Since Indonesia banned ore exports, the global nickel industry has been rocked by surging prices, Chinese workers like Zhang Qi Guang are building smelters in Sulawesi and business at Eva’s Jewel restaurant has collapsed.
Indonesia, the world’s largest producer of mined nickel, halted shipments Jan. 12, sending prices up as much as 56 percent and prompting Morgan Stanley to forecast a global output deficit over the next five years.
The government’s rationale for the ban was that too much wealth was leaving the country because the raw ore is worth far less than refined metal. It figured the world would come to its doorstep to build smelters that extract nickel from the red earth. While some of those investments have begun, the downside is idle mines, tens of thousands of lost jobs and piles of unwanted ore waiting to be processed. Sales at Eva’s Jewel in the town of North Konawe fell as much as 80 percent.
“You never get the sweet thing unless you eat the bitter thing,” said Alexander Barus, vice president of PT Sulawesi Mining Investment, a joint venture of Jakarta-based Bintangdelapan Group and Chinese steelmaker Tsingshan Holding Group, which is building two smelters on Sulawesi. “We feel sad about the people, but just you wait two or three years.”
The ban’s impact on the nickel market was akin to how oil buyers might respond to a halt in supplies from Saudi Arabia, the top exporter, Citigroup Inc. said on May 21. Global mined output will drop 21 percent to 1.8 million tons in 2014, including an 82 percent plunge in Indonesia to 113,000 tons, according to Morgan Stanley. Demand for refined metal will exceed production from next year until 2019, the bank said.

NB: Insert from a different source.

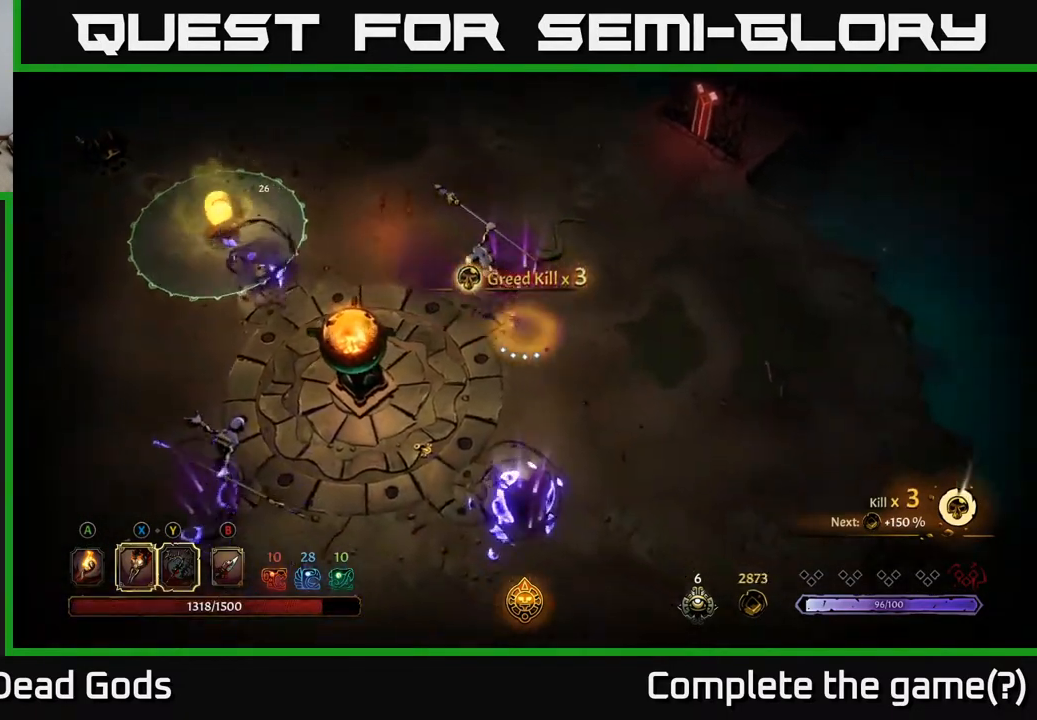
{"buttons": [], "left_stick": "up-right", "right_stick": "center", "events": [[333, "left_stick", "right"], [433, "left_stick", "up-right"]]}
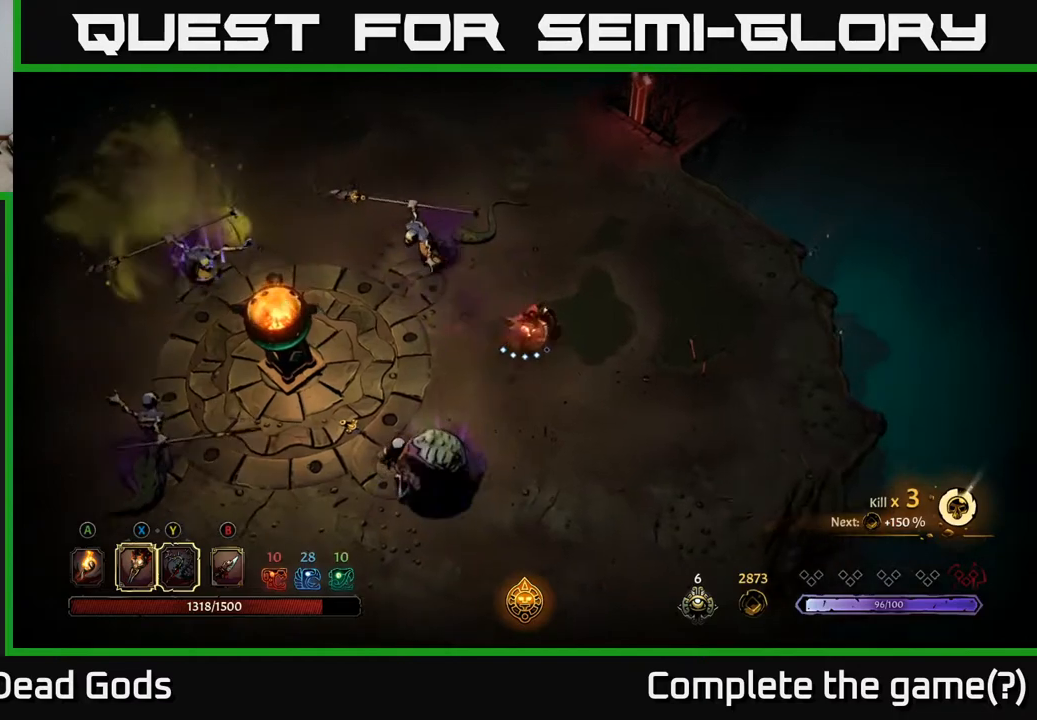
{"buttons": [], "left_stick": "up-left", "right_stick": "center", "events": [[50, "left_stick", "up"], [200, "left_stick", "up-left"], [300, "X", "down"], [367, "X", "up"]]}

Nickel, used mostly for corrosion resistance in stainless steel, has rallied 39 percent this year to $19,350 a metric ton on the London Metal Exchange, after prices on May 13 touched $21,625, the highest since February 2012.
Sulawesi, the sprawling k-shaped island traversed by the equator, has more than 72 percent of Indonesia’s mineable nickel reserves, according to the Geology Agency. Before the curb, mandated by the Mining Law of 2009, companies stripped the forest to uncover earth that contained about 1.8 percent nickel. The dirt was trucked to the coast, loaded onto flat-bottomed barges and transferred to ocean-going vessels.
China was the biggest ore buyer, so the ban has increased the appeal of investing in Indonesian smelters. Sulawesi Mining’s partners, Jakarta-based mine owner Bintangdelapan and steelmaker Tsingshan, which used to import ore from the island, are already at work on $1.8 billion of projects in Morowali Regency, Central Sulawesi province.
“We’ve already done this in China,” said Zhang, the deputy site manager for the Sulawesi Mining project, who moved to the island from China. The plants, constructed from parts shipped in by Tsingshan before the export ban began, are being assembled by hundreds of local and Chinese workers.
The first smelter and a coal-fired power plant will be completed by December or in the first quarter at a cost of $672 million, Sulawesi Mining President Director Hamid Mina said. Furnaces will transform ore with about 1.8 percent nickel into ingots or granules of nickel pig iron, known as NPI, with 10 percent metal. At full capacity, it’ll produce 300,000 tons a year, or the equivalent of 30,000 tons of pure nickel.